Directory Annotation

jingju_baseline/
	|-- finetuning.py 	#the finetuning script
	|-- jingju_test.py 	#test script
	|-- preprocess.py 	#data preprocess script
	|-- config/ 		#model configuration files 
	|-- corpora/ 		#corpora files
	|-- models/ 		# vocab file, model checkpoints and some necessary files
	|-- scripts/ 		# several functional scripts
	|-- test/ 		#test files
	|-- uer/ 		#files from UER-py

Environment Preparation

Our baseline model is fineturned with a pretraining framework UER-py. Refer to the part for environment requirements.

Finetuning

  1. Data preprocess
python3 preprocess.py --corpus_path corpora/jingju_train.txt\
   	  --vocab_path models/vocab.txt \
   	  --tokenizer bert \
   	  --dataset_path corpora/jingju_train.pt \
   	  --processes_num 32 --seq_length 1024 --target lm
python3 preprocess.py --corpus_path corpora/jingju_dev.txt\
   	  --vocab_path models/vocab.txt \
   	  --tokenizer bert \
   	  --dataset_path corpora/jingju_dev.pt \
   	  --processes_num 32 --seq_length 1024 --target lm
  1. Finetuning
export CUDA_VISIBLE_DEVICES=0
nohup python3 -u finetuning.py --dataset_path corpora/jingju_train.pt\
		 --devset_path corpora/jingju_dev.pt\
		 --vocab_path models/vocab.txt \
		 --config_path config/jingju_config.json \
		 --output_model_path models/finetuned_model.bin\
		 --pretrained_model_path models/uer-ancient-chinese.bin\
		 --world_size 1 --gpu_ranks 0  \
		 --total_steps 100000 --save_checkpoint_steps 50000\
		 --report_steps 1000 --learning_rate 5e-5\
		 --batch_size 5 --accumulation_steps 4 \
		 --embedding word_pos  --fp16 --fp16_opt_level O1 \
		 --remove_embedding_layernorm --encoder transformer \
		 --mask causal --layernorm_positioning pre \
		 --target lm --tie_weights > fineturning.log 2>&1 &

Refer to here for function of every argument.

Specificly, you may change environment variable CUDA_VISIBLE_DEVICES and --world_size paired with --gpu_ranks option for multi-GPU training.
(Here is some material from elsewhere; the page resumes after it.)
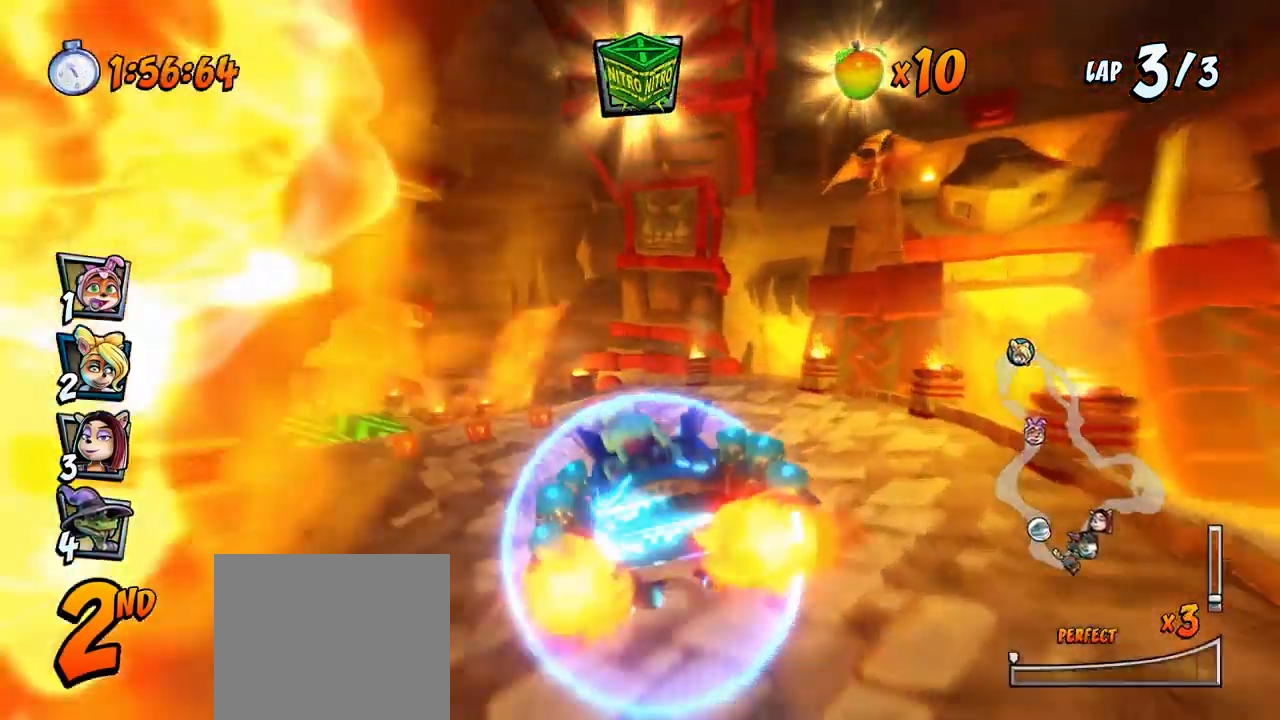
{"buttons": ["CROSS", "R2", "DPAD_RIGHT"], "left_stick": "center", "events": [[300, "DPAD_LEFT", "up"], [500, "DPAD_RIGHT", "down"]]}
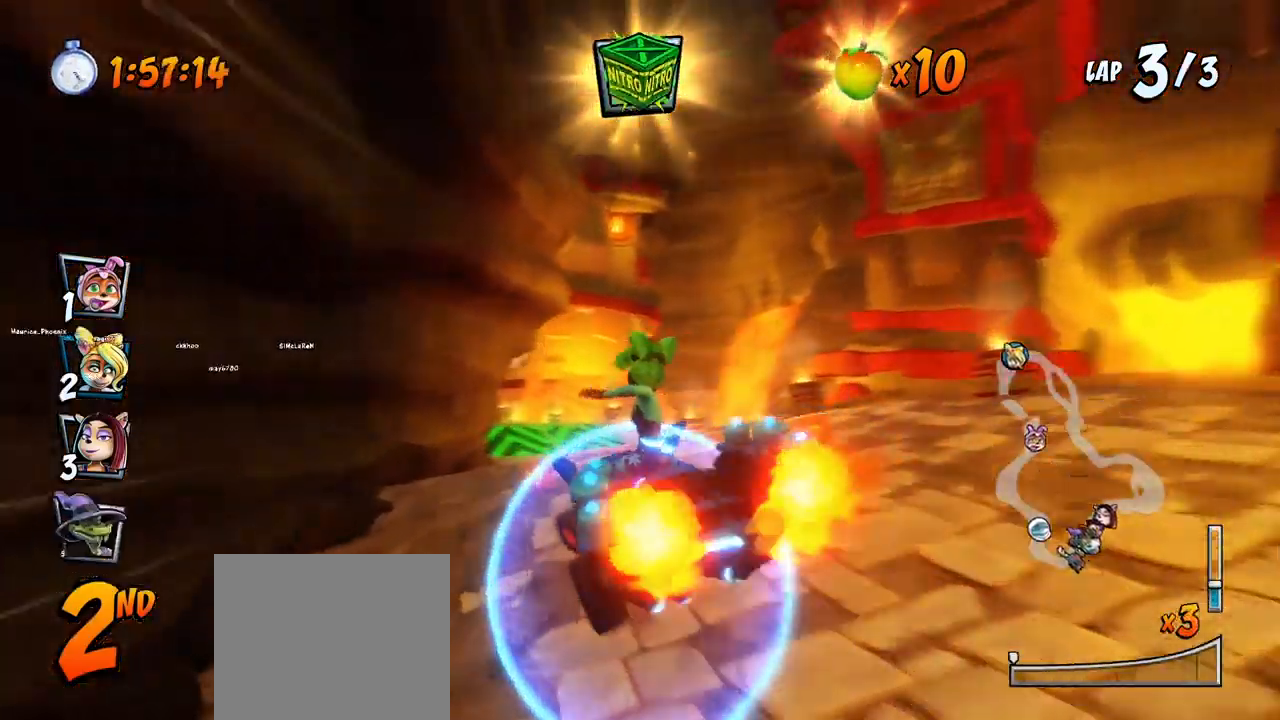
{"buttons": ["CROSS", "R2", "DPAD_LEFT"], "left_stick": "center", "events": [[17, "DPAD_UP", "down"], [50, "DPAD_UP", "up"], [117, "DPAD_RIGHT", "up"], [167, "DPAD_LEFT", "down"]]}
To enable --fp16 coordinated with --fp16_opt_level needs apex.

Test

You can finetuning by yourself with instructions above, or download the checkpoint(extracting code: q0yn) to directory ./models Then run as follows:

python3 preprocess.py --corpus_path corpora/jingju_test.txt\
		  --vocab_path models/vocab.txt \
		  --tokenizer bert \
		  --dataset_path corpora/jingju_test.pt \
		  --processes_num 32 --seq_length 1024 --target lm
nohup python3 -u jingju_test.py --load_model_path models/finetuned_model.bin-100000 \
		--vocab_path models/vocab.txt \
		--beginning_path test/jingju_beginning.txt  \
		--reference_path test/jingju_reference.txt \
		--prediction_path test/jingju_candidates.txt \
		--test_path test/jingju_beginning.txt \
		--testset_path datasets/jingju_test.pt \
		--config_path config/jingju_config.json \
		--seq_length 1024 --embedding word_pos \
		--remove_embedding_layernorm \
		--encoder transformer --mask causal \
		--layernorm_positioning pre --target lm \
		--tie_weights > test_candidate_generation.log 2>&1 &

The automatic mertics(i.e., F1, Perplexity, BLEU and Distinct) will be displayed on stdout.

Generation

nohup python3 -u scripts/generate_lm.py \
		--load_model_path models/finetuned_model.bin-100000 \
		--vocab_path models/vocab.txt \
		--test_path test/beginning.txt \
		--prediction_path test/generation.txt \
		--config_path config/jingju_config.json \
		--seq_length 1024 --embedding word_pos \
		--remove_embedding_layernorm --encoder transformer \
		--mask causal --layernorm_positioning pre \
		--target lm --tie_weights > generation_log.log 2>&1 &

Given the beginning, the model will generates script corresponding with it. The generate_lm.py script only generates sequence no longer than 1024. If you want longer script, replace scripts/generate_lm.py with scripts/long_generate_lm.py and revise --seq_length to the length you desire. Note that the generation procedure employs auto-regressive fashion, so generating long sequence is a time-consuming process.

Citation

@article{zhao2019uer,
  title={UER: An Open-Source Toolkit for Pre-training Models},
  author={Zhao, Zhe and Chen, Hui and Zhang, Jinbin and Zhao, Xin and Liu, Tao and Lu, Wei and Chen, Xi and Deng, Haotang and Ju, Qi and Du, Xiaoyong},
  journal={EMNLP-IJCNLP 2019},
  pages={241},
  year={2019}
}
@article{radford2019language,
  title={Language Models are Unsupervised Multitask Learners},
  author={Radford, Alec and Wu, Jeff and Child, Rewon and Luan, David and Amodei, Dario and Sutskever, Ilya},
  year={2019}
}
Owner
midon
master from School of Informatics,Xiamen University
midon
This repo provides code for QB-Norm (Cross Modal Retrieval with Querybank Normalisation)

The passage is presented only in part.